(Given information Opens)
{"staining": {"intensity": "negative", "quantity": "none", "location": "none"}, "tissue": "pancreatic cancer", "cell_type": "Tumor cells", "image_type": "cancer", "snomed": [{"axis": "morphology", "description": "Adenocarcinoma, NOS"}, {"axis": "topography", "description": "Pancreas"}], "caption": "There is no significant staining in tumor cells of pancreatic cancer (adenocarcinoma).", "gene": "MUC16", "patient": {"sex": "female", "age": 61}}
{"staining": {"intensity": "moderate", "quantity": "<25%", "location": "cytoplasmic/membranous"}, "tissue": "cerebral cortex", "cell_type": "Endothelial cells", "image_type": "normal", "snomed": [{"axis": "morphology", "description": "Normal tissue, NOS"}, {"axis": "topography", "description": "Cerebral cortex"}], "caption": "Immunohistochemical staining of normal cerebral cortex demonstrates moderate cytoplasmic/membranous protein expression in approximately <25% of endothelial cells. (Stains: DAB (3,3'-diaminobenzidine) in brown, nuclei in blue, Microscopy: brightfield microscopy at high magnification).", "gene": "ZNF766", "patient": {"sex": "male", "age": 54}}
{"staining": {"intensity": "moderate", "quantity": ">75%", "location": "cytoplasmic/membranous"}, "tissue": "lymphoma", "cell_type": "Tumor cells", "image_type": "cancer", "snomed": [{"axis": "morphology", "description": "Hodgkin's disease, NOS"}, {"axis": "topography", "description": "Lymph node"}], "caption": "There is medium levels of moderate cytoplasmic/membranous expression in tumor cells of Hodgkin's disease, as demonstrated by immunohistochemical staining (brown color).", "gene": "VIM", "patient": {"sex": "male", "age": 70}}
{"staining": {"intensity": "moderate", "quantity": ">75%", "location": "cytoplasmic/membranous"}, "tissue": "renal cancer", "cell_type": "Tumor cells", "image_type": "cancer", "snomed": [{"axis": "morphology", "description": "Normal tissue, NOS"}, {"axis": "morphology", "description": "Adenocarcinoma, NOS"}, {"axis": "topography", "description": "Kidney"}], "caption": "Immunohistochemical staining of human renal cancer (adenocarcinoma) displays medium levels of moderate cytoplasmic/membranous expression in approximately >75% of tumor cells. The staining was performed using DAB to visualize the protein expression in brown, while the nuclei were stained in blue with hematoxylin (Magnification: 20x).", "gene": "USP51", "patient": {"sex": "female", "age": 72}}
(Given information Closes)
■ **Problem details**:
Every line of the material needs to be returned exactly.

■ **Exercise result**:
{"staining": {"intensity": "negative", "quantity": "none", "location": "none"}, "tissue": "pancreatic cancer", "cell_type": "Tumor cells", "image_type": "cancer", "snomed": [{"axis": "morphology", "description": "Adenocarcinoma, NOS"}, {"axis": "topography", "description": "Pancreas"}], "caption": "There is no significant staining in tumor cells of pancreatic cancer (adenocarcinoma).", "gene": "MUC16", "patient": {"sex": "female", "age": 61}}
{"staining": {"intensity": "moderate", "quantity": "<25%", "location": "cytoplasmic/membranous"}, "tissue": "cerebral cortex", "cell_type": "Endothelial cells", "image_type": "normal", "snomed": [{"axis": "morphology", "description": "Normal tissue, NOS"}, {"axis": "topography", "description": "Cerebral cortex"}], "caption": "Immunohistochemical staining of normal cerebral cortex demonstrates moderate cytoplasmic/membranous protein expression in approximately <25% of endothelial cells. (Stains: DAB (3,3'-diaminobenzidine) in brown, nuclei in blue, Microscopy: brightfield microscopy at high magnification).", "gene": "ZNF766", "patient": {"sex": "male", "age": 54}}
{"staining": {"intensity": "moderate", "quantity": ">75%", "location": "cytoplasmic/membranous"}, "tissue": "lymphoma", "cell_type": "Tumor cells", "image_type": "cancer", "snomed": [{"axis": "morphology", "description": "Hodgkin's disease, NOS"}, {"axis": "topography", "description": "Lymph node"}], "caption": "There is medium levels of moderate cytoplasmic/membranous expression in tumor cells of Hodgkin's disease, as demonstrated by immunohistochemical staining (brown color).", "gene": "VIM", "patient": {"sex": "male", "age": 70}}
{"staining": {"intensity": "moderate", "quantity": ">75%", "location": "cytoplasmic/membranous"}, "tissue": "renal cancer", "cell_type": "Tumor cells", "image_type": "cancer", "snomed": [{"axis": "morphology", "description": "Normal tissue, NOS"}, {"axis": "morphology", "description": "Adenocarcinoma, NOS"}, {"axis": "topography", "description": "Kidney"}], "caption": "Immunohistochemical staining of human renal cancer (adenocarcinoma) displays medium levels of moderate cytoplasmic/membranous expression in approximately >75% of tumor cells. The staining was performed using DAB to visualize the protein expression in brown, while the nuclei were stained in blue with hematoxylin (Magnification: 20x).", "gene": "USP51", "patient": {"sex": "female", "age": 72}}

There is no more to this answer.